Maslows_Hierarchy_of_NeedsTwo things motivate people more than anything else—fear and need. Needs are especially powerful, and if pushed, can cause a person to face down fear in order to satisfy a need. Basic Human Needs according to Maslow fall into five categories, giving us writers a terrific guide to determining what needs are not being filled.

In real life, when an important need isn’t being met, sooner or later we instinctively maneuver to fill that need. So think about what is missing from your character’s life at the start of the story. What area of his life feels lacking or empty? How is he dissatisfied? Or alternatively, some stories start out where the Hero has everything until he hits the POT HOLE OF DOOM in your opening which throws his life into chaos. At that point, an important need is stripped away, and the hero must claw and bite and scratch to get it back by the end of the story.

Look over the Basic Human Needs structure. Think about which category might have a void in your character’s life. Once you determine the need that is missing, you can plan an event that “represents” the emotional heartache of having this very thing and then losing it. This will instill the fear the character has of meeting the need initially, leaving him believing he is fine without it. Think of a man who loses his wife to violence. Love and Belonging is what he lacks, but the fear and pain of loving and losing is strong enough to keep him from wanting to love again. Eventually though, an intense need will reach a critical point where it becomes a “missing limb,” always itching and throbbing, until the person yearns to be complete.


There are many types of wounds, some big and some small. The wound in your character’s past may be a single experience, or exposure to an ongoing situation that left him changed or disillusioned.

Here is a list of 7 Common Themes for Wounds. Have a poke around this list to see if there is a theme that your gut tells you is your character’s hot button.

To help you pinpoint what your character’s wound might be, here are some common “themes” that could be the root of this psychological damage.

7 Common Wound Themes:

A Physical Wound. A defect, scar or condition causes real life complication, doubt, low self-esteem and can make it difficult to feel like one fits in. Handicaps are real and can alter a character’s path, limiting them and hurting their confidence.

An Injustice. Being a victim of crime, witnessing a traumatic social injustice or living in a time period or reality that is unbalanced or full of corruption will all leave a mark.

Failure or Mistakes. People are naturally hard on themselves when things don’t happen as expected.  The guilt associated with a failure or mistake (even if it is only a perceived failure) can paralyse a person, and send them on an alternative life path.

Misplaced Trust/Betrayal. Trusting or relying on someone and feeling let down in some way can cause deep hurt. This could be a parent/child dynamic, a friendship that goes sideways or even a deep betrayal of a loved one (infidelity, etc.)

Isolation. If the character felt left out or isolated in the past, it has lasting effects. Isolation might be relationship-related (a mother who favored a sibling over the protagonist), power imbalance (educational or social “status” barriers) or even simple economics (living in poverty, etc.) that restricted opportunity, achievement and fulfillment.
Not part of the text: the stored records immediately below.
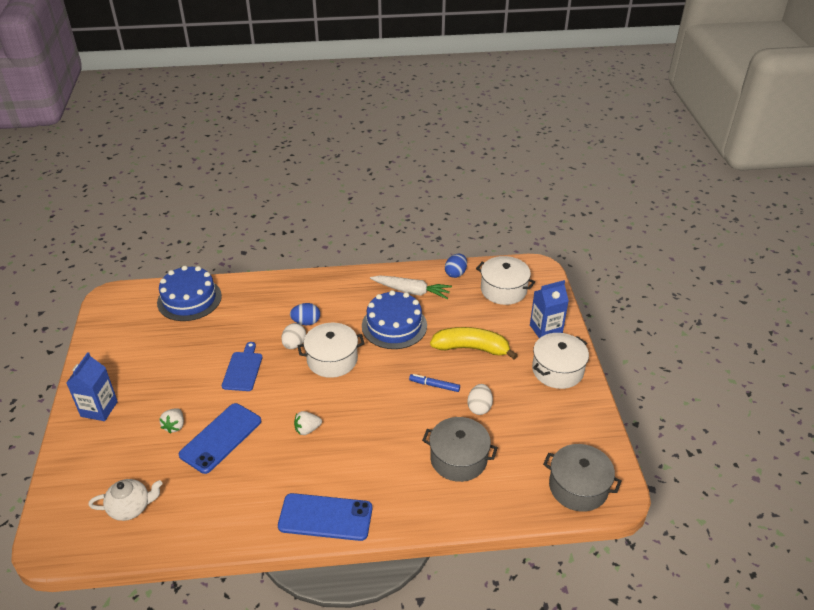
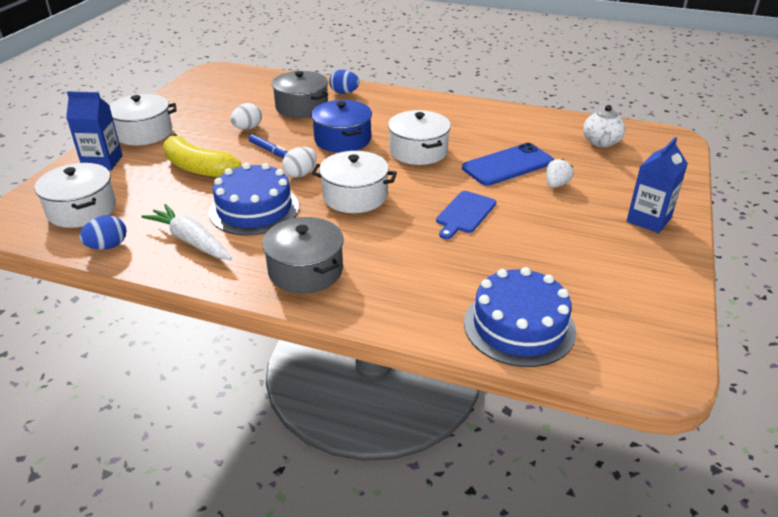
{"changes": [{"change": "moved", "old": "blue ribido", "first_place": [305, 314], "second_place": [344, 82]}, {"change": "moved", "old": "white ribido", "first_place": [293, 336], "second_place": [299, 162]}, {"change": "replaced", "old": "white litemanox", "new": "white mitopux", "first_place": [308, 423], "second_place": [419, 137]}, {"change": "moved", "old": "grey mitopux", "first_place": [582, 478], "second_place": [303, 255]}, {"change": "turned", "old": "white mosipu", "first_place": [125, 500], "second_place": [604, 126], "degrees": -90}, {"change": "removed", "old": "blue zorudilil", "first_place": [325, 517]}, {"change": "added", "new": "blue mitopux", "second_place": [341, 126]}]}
Neglect/Abandonment/Rejection. Some relationships are cardinal when it comes to care giving: a parent and child. Siblings. Partners in a marriage. And to a lesser degree, a citizen and his government, parishioner and his minister, or a doctor and his patient. When the person in the care giving role neglects or rejects the other party, this can cause deep feelings of abandonment to form.

Disillusionment. Believing one thing to be true and then discovering it is a lie can shake a character to their core. This might be a world views or political beliefs (discovering leaders that one has supported have been negligent or corrupt), a revelation in religious or spiritual beliefs, or uncovering immoral behavior. It could also be something closer and more intimate like a role model who was not who they pretended to be, or personal (like finding out one is adopted, for example.)